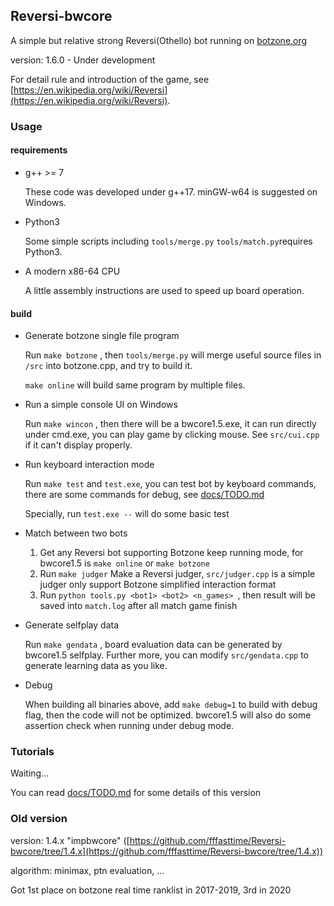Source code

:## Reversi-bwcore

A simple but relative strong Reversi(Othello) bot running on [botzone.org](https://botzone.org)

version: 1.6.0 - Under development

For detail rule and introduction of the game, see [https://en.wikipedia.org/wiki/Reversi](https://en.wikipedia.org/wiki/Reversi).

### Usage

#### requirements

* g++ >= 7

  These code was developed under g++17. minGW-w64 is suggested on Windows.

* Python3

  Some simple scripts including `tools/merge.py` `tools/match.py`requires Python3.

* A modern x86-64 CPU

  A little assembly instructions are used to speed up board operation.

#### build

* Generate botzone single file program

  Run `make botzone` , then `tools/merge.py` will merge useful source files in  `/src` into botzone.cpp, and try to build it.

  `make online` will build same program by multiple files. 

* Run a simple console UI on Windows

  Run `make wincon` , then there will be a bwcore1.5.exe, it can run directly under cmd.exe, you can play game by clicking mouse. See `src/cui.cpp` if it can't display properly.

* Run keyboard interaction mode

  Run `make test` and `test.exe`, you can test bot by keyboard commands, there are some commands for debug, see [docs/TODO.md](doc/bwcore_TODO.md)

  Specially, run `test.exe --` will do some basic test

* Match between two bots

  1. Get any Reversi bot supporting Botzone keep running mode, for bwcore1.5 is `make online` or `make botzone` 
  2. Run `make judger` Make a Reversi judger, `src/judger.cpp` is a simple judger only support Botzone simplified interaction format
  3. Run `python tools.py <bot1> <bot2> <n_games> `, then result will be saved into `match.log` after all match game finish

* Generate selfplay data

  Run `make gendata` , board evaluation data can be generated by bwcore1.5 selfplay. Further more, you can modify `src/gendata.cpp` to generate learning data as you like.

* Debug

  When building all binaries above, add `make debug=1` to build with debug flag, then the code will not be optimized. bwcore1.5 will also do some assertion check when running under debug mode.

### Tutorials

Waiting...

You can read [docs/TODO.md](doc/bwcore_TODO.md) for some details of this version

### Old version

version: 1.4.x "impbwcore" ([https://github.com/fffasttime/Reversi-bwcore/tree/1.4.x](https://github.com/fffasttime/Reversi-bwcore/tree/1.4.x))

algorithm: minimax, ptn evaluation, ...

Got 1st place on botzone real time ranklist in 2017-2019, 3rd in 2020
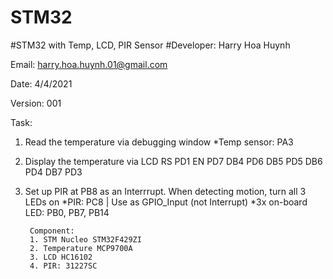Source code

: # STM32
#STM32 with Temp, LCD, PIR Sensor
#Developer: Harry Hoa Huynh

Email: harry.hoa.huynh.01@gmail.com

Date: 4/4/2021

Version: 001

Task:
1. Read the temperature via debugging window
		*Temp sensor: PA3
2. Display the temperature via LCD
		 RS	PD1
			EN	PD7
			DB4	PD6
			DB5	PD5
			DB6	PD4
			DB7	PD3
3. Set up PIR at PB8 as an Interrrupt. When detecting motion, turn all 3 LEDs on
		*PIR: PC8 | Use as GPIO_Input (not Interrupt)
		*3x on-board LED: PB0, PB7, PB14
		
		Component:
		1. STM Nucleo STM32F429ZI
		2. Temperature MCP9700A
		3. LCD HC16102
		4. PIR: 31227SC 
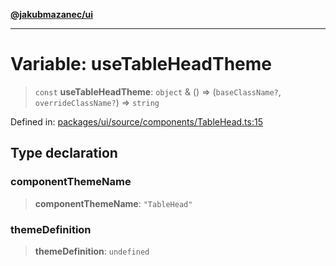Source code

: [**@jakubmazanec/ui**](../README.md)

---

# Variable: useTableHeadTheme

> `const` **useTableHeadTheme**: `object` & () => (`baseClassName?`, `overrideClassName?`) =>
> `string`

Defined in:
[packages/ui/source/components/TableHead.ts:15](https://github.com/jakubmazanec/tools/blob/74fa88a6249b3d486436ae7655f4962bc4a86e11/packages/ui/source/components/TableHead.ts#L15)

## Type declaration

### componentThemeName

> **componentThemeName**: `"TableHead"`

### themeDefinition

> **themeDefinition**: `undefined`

--

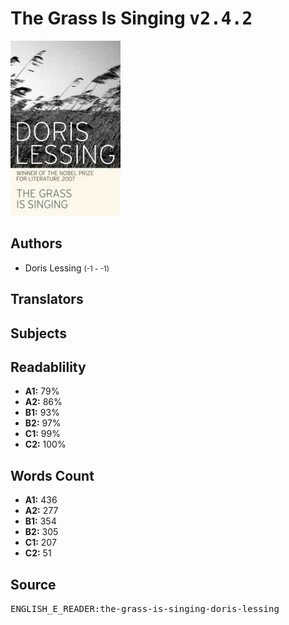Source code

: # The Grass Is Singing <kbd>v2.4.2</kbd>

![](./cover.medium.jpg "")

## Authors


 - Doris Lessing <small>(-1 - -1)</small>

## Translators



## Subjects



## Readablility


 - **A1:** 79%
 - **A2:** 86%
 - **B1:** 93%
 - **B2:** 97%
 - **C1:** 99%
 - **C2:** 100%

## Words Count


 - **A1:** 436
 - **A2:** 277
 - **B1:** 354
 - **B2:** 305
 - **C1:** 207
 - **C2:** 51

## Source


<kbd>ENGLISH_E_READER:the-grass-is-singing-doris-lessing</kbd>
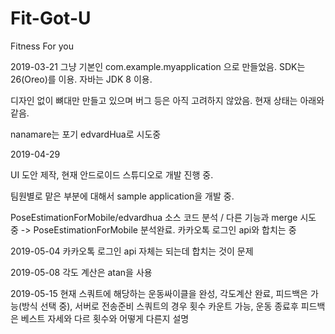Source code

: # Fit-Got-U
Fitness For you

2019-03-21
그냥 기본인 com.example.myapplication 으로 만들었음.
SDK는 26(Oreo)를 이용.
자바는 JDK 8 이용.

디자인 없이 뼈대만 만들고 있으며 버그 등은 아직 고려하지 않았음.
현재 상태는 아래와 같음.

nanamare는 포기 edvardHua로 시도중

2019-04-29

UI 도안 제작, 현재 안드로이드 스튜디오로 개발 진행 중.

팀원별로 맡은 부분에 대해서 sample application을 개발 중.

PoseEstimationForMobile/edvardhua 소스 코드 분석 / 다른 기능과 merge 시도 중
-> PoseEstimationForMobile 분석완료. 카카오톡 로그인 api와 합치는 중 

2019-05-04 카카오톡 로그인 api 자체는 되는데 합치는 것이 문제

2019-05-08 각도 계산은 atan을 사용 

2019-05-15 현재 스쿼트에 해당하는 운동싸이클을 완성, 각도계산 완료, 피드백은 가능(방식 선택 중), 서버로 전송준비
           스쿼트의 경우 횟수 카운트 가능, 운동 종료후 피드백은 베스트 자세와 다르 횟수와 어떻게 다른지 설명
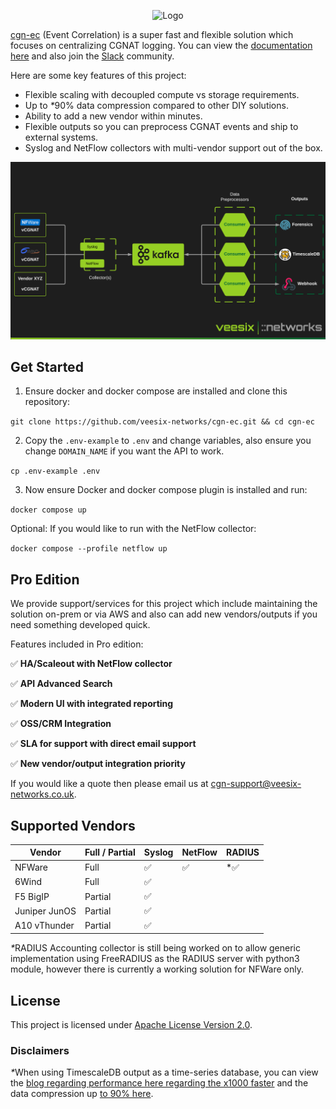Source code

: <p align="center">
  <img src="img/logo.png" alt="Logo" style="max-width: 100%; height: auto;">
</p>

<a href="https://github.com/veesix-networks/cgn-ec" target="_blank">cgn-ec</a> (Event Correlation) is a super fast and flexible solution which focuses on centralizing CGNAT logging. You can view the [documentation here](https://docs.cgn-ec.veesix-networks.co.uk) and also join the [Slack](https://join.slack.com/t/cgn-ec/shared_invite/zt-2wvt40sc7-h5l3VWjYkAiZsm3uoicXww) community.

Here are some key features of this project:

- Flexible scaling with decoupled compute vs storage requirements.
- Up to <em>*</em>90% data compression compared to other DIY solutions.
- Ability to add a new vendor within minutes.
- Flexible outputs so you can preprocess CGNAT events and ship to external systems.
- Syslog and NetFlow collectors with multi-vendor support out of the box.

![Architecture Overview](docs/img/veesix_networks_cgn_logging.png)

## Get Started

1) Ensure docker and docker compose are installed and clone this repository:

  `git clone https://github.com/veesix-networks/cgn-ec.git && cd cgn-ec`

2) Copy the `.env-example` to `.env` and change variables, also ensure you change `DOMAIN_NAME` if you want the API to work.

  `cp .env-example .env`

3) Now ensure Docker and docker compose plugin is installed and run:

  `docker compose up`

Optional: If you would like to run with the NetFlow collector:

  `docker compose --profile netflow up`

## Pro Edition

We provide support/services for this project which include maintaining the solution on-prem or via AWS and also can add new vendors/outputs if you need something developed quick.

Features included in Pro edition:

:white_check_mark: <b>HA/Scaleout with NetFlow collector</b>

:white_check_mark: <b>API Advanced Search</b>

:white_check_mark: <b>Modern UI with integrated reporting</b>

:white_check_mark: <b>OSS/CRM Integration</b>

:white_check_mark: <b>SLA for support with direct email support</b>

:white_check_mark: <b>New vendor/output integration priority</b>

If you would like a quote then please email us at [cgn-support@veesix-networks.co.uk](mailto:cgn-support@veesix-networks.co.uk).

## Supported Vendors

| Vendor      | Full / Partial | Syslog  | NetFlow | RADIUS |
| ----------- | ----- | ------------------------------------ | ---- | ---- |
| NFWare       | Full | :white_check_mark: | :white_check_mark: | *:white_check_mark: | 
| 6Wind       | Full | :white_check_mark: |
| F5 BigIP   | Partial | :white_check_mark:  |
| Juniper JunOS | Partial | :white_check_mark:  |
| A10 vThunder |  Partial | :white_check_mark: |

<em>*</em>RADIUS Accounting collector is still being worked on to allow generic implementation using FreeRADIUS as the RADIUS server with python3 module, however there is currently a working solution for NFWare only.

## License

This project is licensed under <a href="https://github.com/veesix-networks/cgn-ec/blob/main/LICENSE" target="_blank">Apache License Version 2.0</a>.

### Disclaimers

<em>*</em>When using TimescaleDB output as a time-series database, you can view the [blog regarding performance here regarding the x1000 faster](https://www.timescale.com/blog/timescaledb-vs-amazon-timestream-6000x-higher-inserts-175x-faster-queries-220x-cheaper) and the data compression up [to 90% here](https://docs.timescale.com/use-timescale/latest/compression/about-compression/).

### What is expected
Copy the lines from the entries above in which the word "installed" appears.

### Task result
1) Ensure docker and docker compose are installed and clone this repository:
3) Now ensure Docker and docker compose plugin is installed and run:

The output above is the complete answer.